Israel’s moral challenges were the focus of a one-day conference in London on Sunday that explored questions of war, power and democracy through a halachic and Jewish ethical lens.
Around 200 people came to Ner Israel Synagogue in Hendon to discuss some of the trends that troubled them with speakers that featured a number of leading Orthodox voices from Israel.
The event, entitled Israel and Her Journey: Balancing Religion, Nationalism, Halachah and Ethics, was conducted under Chatham House rules, although an official statement afterwards summarised the presentations of some of the guests.
Rav Mosheh Lichtenstein, rosh yeshivah of Yeshivat Har Etzion – an institution popular with British students – urged Jews outside Israel not to remain distant spectators or romanticise the country from afar.
While Israel’s return to sovereignty was an extraordinary privilege, he argued, it carried responsibility for the use of power, the conduct of government and the moral health of society.
He distinguished between the legitimate use of force in defence of life and the belief that force can solve every political or social problem.
The Jewish people should seek dialogue and compromise even amid disagreement, he counselled, telling the audience: “The moment we won’t agonise, the moment we won’t debate, we’ll be in big trouble.”
Former Israeli Minister for the Diaspora Rabbi Michael Melchior, drawing on his many years of experience of engagement between Jewish and Muslim figures, offered a message of hope, suggesting that “religious peace can make the breakthrough”.
At a concluding session, the attacks of extremist Jewish settlers on Palestinians in the West Bank were a subject that clearly exercised participants.
One person who had visited the area said the situation was “worse than what is reported” and described the attacks as “massacres”.
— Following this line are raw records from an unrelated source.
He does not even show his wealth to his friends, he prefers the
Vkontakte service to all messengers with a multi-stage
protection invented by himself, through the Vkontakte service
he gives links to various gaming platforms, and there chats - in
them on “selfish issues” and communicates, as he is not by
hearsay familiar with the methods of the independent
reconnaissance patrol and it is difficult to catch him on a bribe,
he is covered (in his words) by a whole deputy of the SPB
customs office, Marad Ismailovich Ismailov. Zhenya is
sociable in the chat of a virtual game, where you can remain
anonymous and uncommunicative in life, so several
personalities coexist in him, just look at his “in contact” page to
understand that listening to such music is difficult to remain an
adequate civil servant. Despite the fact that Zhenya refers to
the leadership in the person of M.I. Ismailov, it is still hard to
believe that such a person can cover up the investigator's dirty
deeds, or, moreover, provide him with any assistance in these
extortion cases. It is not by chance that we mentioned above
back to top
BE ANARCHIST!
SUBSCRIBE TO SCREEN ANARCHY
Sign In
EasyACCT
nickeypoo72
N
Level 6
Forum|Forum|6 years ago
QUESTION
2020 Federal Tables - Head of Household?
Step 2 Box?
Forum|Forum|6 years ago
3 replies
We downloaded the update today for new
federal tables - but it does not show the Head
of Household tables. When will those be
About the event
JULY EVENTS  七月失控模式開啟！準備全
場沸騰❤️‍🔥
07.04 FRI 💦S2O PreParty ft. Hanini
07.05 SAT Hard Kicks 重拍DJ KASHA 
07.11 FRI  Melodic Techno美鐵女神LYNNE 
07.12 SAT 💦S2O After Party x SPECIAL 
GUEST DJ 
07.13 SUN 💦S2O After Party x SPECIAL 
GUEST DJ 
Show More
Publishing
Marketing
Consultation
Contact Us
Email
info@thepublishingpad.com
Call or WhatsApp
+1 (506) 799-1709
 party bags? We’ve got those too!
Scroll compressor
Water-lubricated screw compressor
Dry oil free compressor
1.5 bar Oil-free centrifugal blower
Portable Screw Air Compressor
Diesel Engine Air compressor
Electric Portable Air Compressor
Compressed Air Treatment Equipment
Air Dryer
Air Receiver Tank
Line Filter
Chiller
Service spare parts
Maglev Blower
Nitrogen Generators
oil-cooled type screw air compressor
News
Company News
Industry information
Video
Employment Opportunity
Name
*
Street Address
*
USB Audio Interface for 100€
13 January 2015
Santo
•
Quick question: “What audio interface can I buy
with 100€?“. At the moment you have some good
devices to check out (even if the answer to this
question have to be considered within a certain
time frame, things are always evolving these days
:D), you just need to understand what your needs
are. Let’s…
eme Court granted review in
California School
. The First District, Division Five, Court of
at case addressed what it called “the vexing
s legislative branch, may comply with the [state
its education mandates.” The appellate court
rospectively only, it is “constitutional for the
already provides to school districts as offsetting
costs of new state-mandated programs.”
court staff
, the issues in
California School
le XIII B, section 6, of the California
Another audience member challenged the panellists to be out on the hilltops protesting at what was going on as representatives of Torah, saying: “You should be out there.”
But the view was put that the radical settler youth would pay no attention to the Orthodox mainstream but listen only to particular rabbis.
The panel: (from left) Rabbi Baruch Weintraub, Rav Mosheh Lichtenstein, Rabbi Jeremy Stavitsky (obscured), Rabbi Yosef Blau, Rabbi Michael Melchior, Dr Nechumi Yaffe and Sruli Fruchter[Missing Credit]
The programme included a look at Charedi society led by Dr Nechumi Yaffe, who organisers said was the first Israeli Charedi woman to received a PhD from an Israeli university.
Rabbi Baruch Weintraub, a senior rabbi at Har Etzion who was a reservist tank gunner in Gaza, reflected on soldiers’ conflicting ethical judgments.
Rabbi Yosef Blau – a senior figure at New York’s Yeshiva University who moved to Israel last year and who authored a letter calling for “moral clarity” on Gaza last summer, signed by other Orthodox rabbis – argued that justified criticism of Israel can be a duty, but must arise from love and be addressed to Israel rather than its enemies.
The event’s main organiser paid tribute to the leadership of Ner Israel’s senior rabbi, Dayan Eliezer Zobin, saying: “It required real courage to create a space in which deeply committed Orthodox Jews could speak honestly about Israel’s most difficult moral and political questions.
“Dayan Zobin has emerged as an important moral voice and thoughtful communal leader, demonstrating that unwavering love for Israel can, and must, include reflection, responsibility, and principled debate.”
Dayan Zobin commented: “This was, ultimately, a day of learning, of conscientious conversation. Love of Israel is not measured by silence. It is measured by the seriousness with which we wrestle with Israel’s choices, the generosity with which we listen to one another, and the responsibility we accept for the Jewish future.”
The Chief Rabbi, Sir Ephraim Mirvis, addressed a private dinner for the speakers and sponsors after the event.